The Galápagos archipelago is also the home of paleoendemic species.

The Santa Cruz cypress (Hesperocyparis abramsiana; formerly classified as Cupressus abramsiana) has a geographic range limited to a small section in the Monterey Bay region of California where subsea canyon topography reliably produces summer fog, owing to cold water upwelling. The U.S. Fish and Wildlife Service listed the species as endangered in 1987, due to increasing threats from habitat loss and disruption of natural forest fire regimes. In 2016, the conservation status of the Santa Cruz cypress was reduced to threatened. The cited reasoning was a decrease in threats against their habitat.

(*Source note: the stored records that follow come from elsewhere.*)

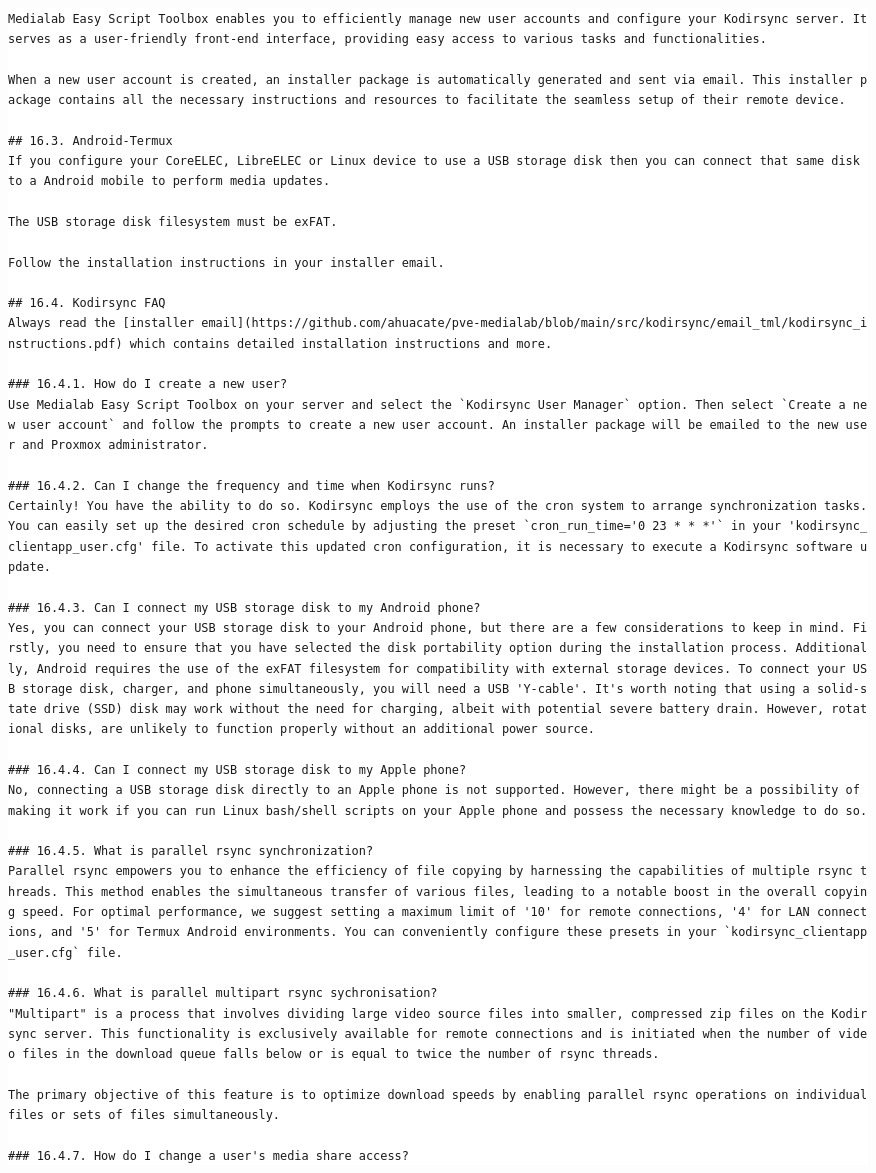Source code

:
 ```
Medialab Easy Script Toolbox enables you to efficiently manage new user accounts and configure your Kodirsync server. It serves as a user-friendly front-end interface, providing easy access to various tasks and functionalities.

When a new user account is created, an installer package is automatically generated and sent via email. This installer package contains all the necessary instructions and resources to facilitate the seamless setup of their remote device.

## 16.3. Android-Termux
If you configure your CoreELEC, LibreELEC or Linux device to use a USB storage disk then you can connect that same disk to a Android mobile to perform media updates.

The USB storage disk filesystem must be exFAT.

Follow the installation instructions in your installer email.

## 16.4. Kodirsync FAQ
Always read the [installer email](https://github.com/ahuacate/pve-medialab/blob/main/src/kodirsync/email_tml/kodirsync_instructions.pdf) which contains detailed installation instructions and more.

### 16.4.1. How do I create a new user?
Use Medialab Easy Script Toolbox on your server and select the `Kodirsync User Manager` option. Then select `Create a new user account` and follow the prompts to create a new user account. An installer package will be emailed to the new user and Proxmox administrator.

### 16.4.2. Can I change the frequency and time when Kodirsync runs?
Certainly! You have the ability to do so. Kodirsync employs the use of the cron system to arrange synchronization tasks. You can easily set up the desired cron schedule by adjusting the preset `cron_run_time='0 23 * * *'` in your 'kodirsync_clientapp_user.cfg' file. To activate this updated cron configuration, it is necessary to execute a Kodirsync software update.

### 16.4.3. Can I connect my USB storage disk to my Android phone?
Yes, you can connect your USB storage disk to your Android phone, but there are a few considerations to keep in mind. Firstly, you need to ensure that you have selected the disk portability option during the installation process. Additionally, Android requires the use of the exFAT filesystem for compatibility with external storage devices. To connect your USB storage disk, charger, and phone simultaneously, you will need a USB 'Y-cable'. It's worth noting that using a solid-state drive (SSD) disk may work without the need for charging, albeit with potential severe battery drain. However, rotational disks, are unlikely to function properly without an additional power source.

### 16.4.4. Can I connect my USB storage disk to my Apple phone?
No, connecting a USB storage disk directly to an Apple phone is not supported. However, there might be a possibility of making it work if you can run Linux bash/shell scripts on your Apple phone and possess the necessary knowledge to do so.

### 16.4.5. What is parallel rsync synchronization?
Parallel rsync empowers you to enhance the efficiency of file copying by harnessing the capabilities of multiple rsync threads. This method enables the simultaneous transfer of various files, leading to a notable boost in the overall copying speed. For optimal performance, we suggest setting a maximum limit of '10' for remote connections, '4' for LAN connections, and '5' for Termux Android environments. You can conveniently configure these presets in your `kodirsync_clientapp_user.cfg` file.

### 16.4.6. What is parallel multipart rsync sychronisation?
"Multipart" is a process that involves dividing large video source files into smaller, compressed zip files on the Kodirsync server. This functionality is exclusively available for remote connections and is initiated when the number of video files in the download queue falls below or is equal to twice the number of rsync threads.

The primary objective of this feature is to optimize download speeds by enabling parallel rsync operations on individual files or sets of files simultaneously.

### 16.4.7. How do I change a user's media share access?
```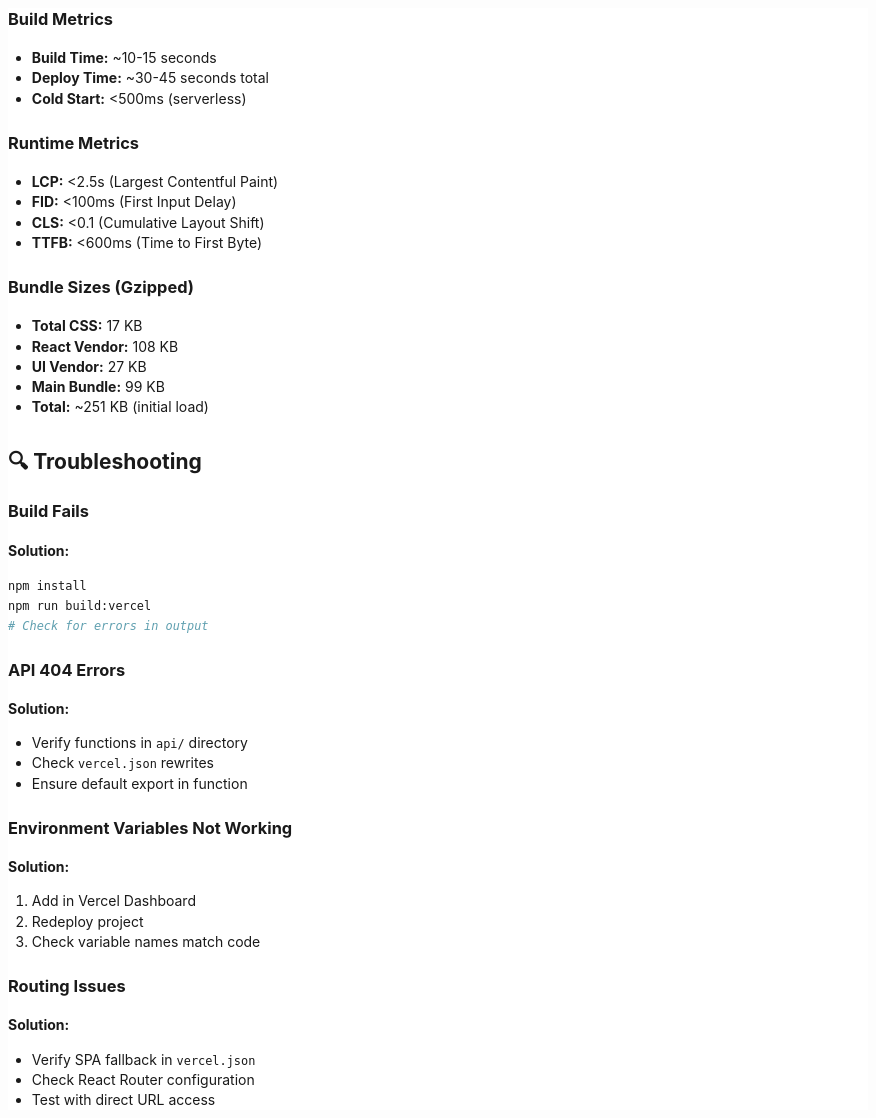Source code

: ### Build Metrics

- **Build Time:** ~10-15 seconds
- **Deploy Time:** ~30-45 seconds total
- **Cold Start:** <500ms (serverless)

### Runtime Metrics

- **LCP:** <2.5s (Largest Contentful Paint)
- **FID:** <100ms (First Input Delay)
- **CLS:** <0.1 (Cumulative Layout Shift)
- **TTFB:** <600ms (Time to First Byte)

### Bundle Sizes (Gzipped)

- **Total CSS:** 17 KB
- **React Vendor:** 108 KB
- **UI Vendor:** 27 KB
- **Main Bundle:** 99 KB
- **Total:** ~251 KB (initial load)

## 🔍 Troubleshooting

### Build Fails

**Solution:**

```bash
npm install
npm run build:vercel
# Check for errors in output
```

### API 404 Errors

**Solution:**

- Verify functions in `api/` directory
- Check `vercel.json` rewrites
- Ensure default export in function

### Environment Variables Not Working

**Solution:**

1. Add in Vercel Dashboard
2. Redeploy project
3. Check variable names match code

### Routing Issues

**Solution:**

- Verify SPA fallback in `vercel.json`
- Check React Router configuration
- Test with direct URL access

However, a lengthy section of the 2016 federal report titled "Genetic introgression" (also known as introgressive hybridization) explains how the integrity of this species is also threatened by nearby horticultural plantings of a sister species, Monterey cypress, whose historically native range is nearby: on the opposite side of Monterey Bay. Hybridization is known to occur between the two endemics — as well as with a widely planted sister species native to Arizona: Arizona cypress. The ease of hybridization of cypress species in the American southwest has fostered a parallel history of taxonomic disagreements of where genus and species distinctions should apply. It thus provides a case study of neoendemism in conifers. As well, it illustrates an element of ongoing human impact — wind-dispersed pollen contamination from horticultural plantings — that cannot easily be corrected to meet conservation goals.